Climate variability has come with a variety of changes in rainfall levels and distribution patterns, temperature intensities (African Technology Policy Studies Network [ATPS], 2013), wind speeds, extreme weather events like droughts and floods (Clark et al., 2006), and emerging pests and diseases (FAO, 2009). Mitigating and adapting to climate variability requires collective action of different stakeholders to derive multi-disciplinary approaches to address the situation. Research shows that a variety of climate variability adaptation forms (operational, technical, and financial) have been taken by diverse stakeholders (farmers, climate variability agencies and organizations, and governments) at local, regional and international levels (Smit and Skinner, 2002; Paradhan et al., 2015). These stakeholders have recognized the important role of agriculture in contribution to, and mitigation of climate variability. 

Farmers have diverse agricultural practices which include use of organic pesticides, agro - forestry (ATPS, 2013), use of local seeds which they believe are better adapted than exotic seeds, crop diversification, minimum tillage, mulching, collecting water in ponds and earth dams for irrigation, and changing their planting times based on rainfall forecasts (Paradhan et al., 2015). However, farmers are reactive dealing with short term challenges rather than being proactive to handle long term problems. This reactive behaviour can be attributed to low information access and low understanding of mitigation and adaptation options. 

Although not a universal remedy for adapting to climate variability, enabling smallholder farmers and related stakeholders to reduce their vulnerability to weather variability and adapt to climate variability would be important. Policymakers have been encouraged to consider insurance as part of response strategy by the Bali Action Plan.
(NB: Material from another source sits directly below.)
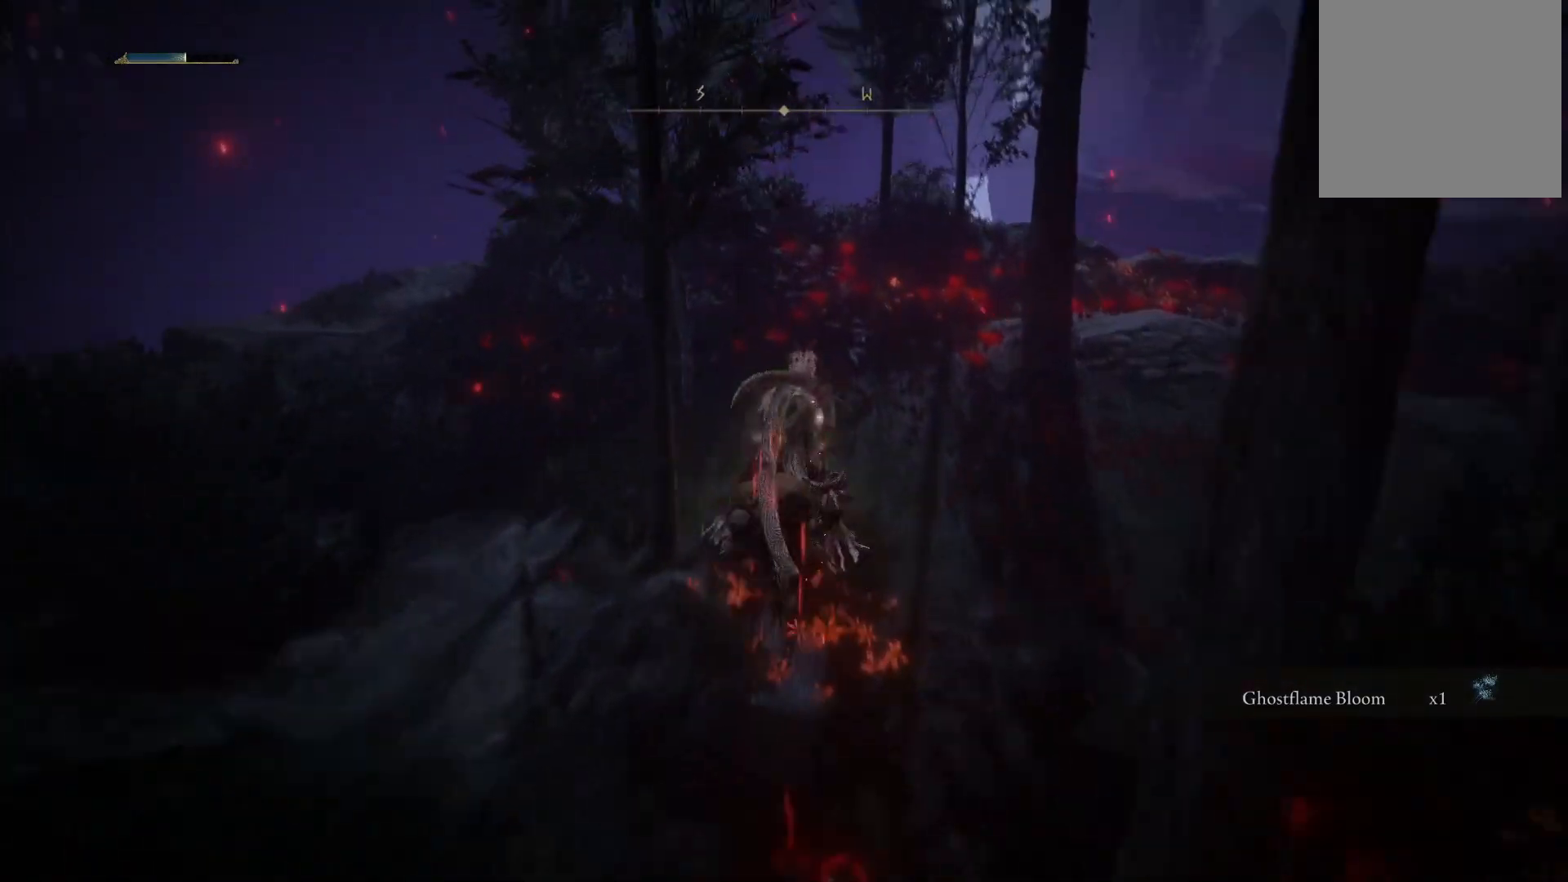
{"buttons": [], "left_stick": "up-left", "right_stick": "down-left", "events": [[250, "left_stick", "up-left"]]}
Formal risk management mechanisms include: agricultural insurance, minimum support price system and futures markets (Hardaker et al., 2004). Insurance can be an efficient risk management tool to cover losses arising from yield variability (Roberts, 2005). It has been offered to farmers since the 1920s (Smith and Watts, 2010). It involves insuring crops, livestock, forestry, aquaculture and green housing. Farmers can guard against negative effects of climate variability and stabilize their farm income through adopting agricultural insurance. Crop insurance helps to stabilize farm income and also helps the farmer to recover after experiencing losses due to a bad agricultural year. The major problem associated with insurance is the farmers’ willingness to pay the premium. According to Hiwot and Ayalneh, (2014) willingness to pay (WTP) is the amount that must be taken away from the person’s income while keeping his utility constant in the same manner, it is influenced by individual tastes and preferences, income attitudes and perceptions of the type of product as well as household, demographic characteristics (Canfield et al., 2003). 
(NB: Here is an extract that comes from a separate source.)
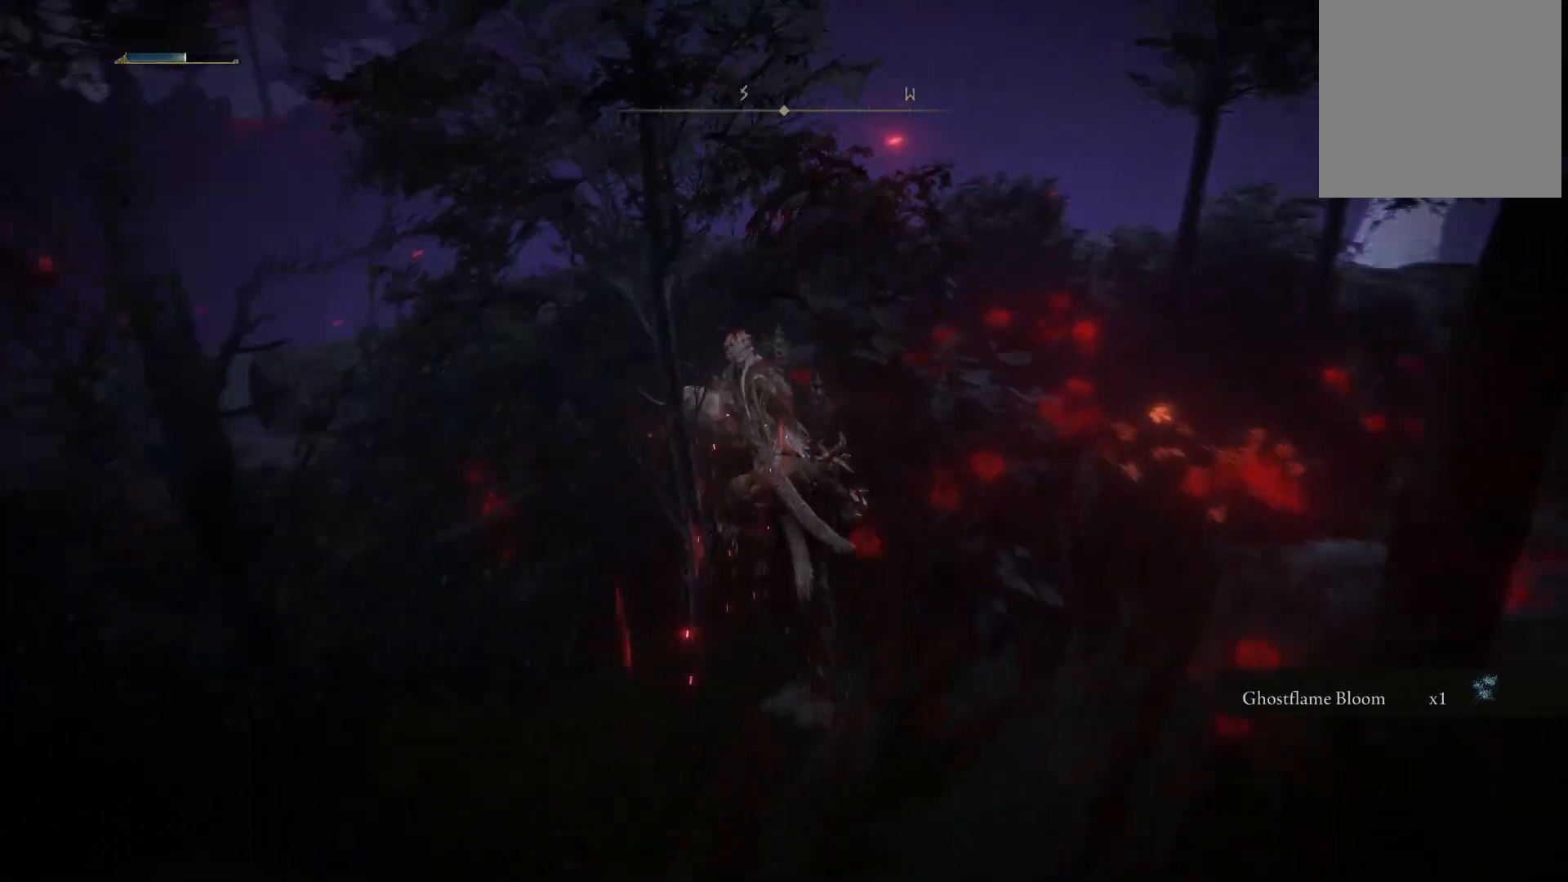
{"buttons": [], "left_stick": "up-left", "right_stick": "down-left", "events": []}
In the recent past, there has been an increased fluctuations between floods and drought with the distribution and intensity changing leading to severe effects. The normal climatic and weather conditions have deviated greatly from normal patterns leading to more warmer and fewer cold days and nights; (IPCC, 2007). The effects of these changes have manifested in decreased crop yields, water logging, increased pest outbreaks and rampant soil erosion. Drought affected regions have become vulnerable to crop damage or failure, land degradation and increased livestock deaths due to dehydration and lack of forage. 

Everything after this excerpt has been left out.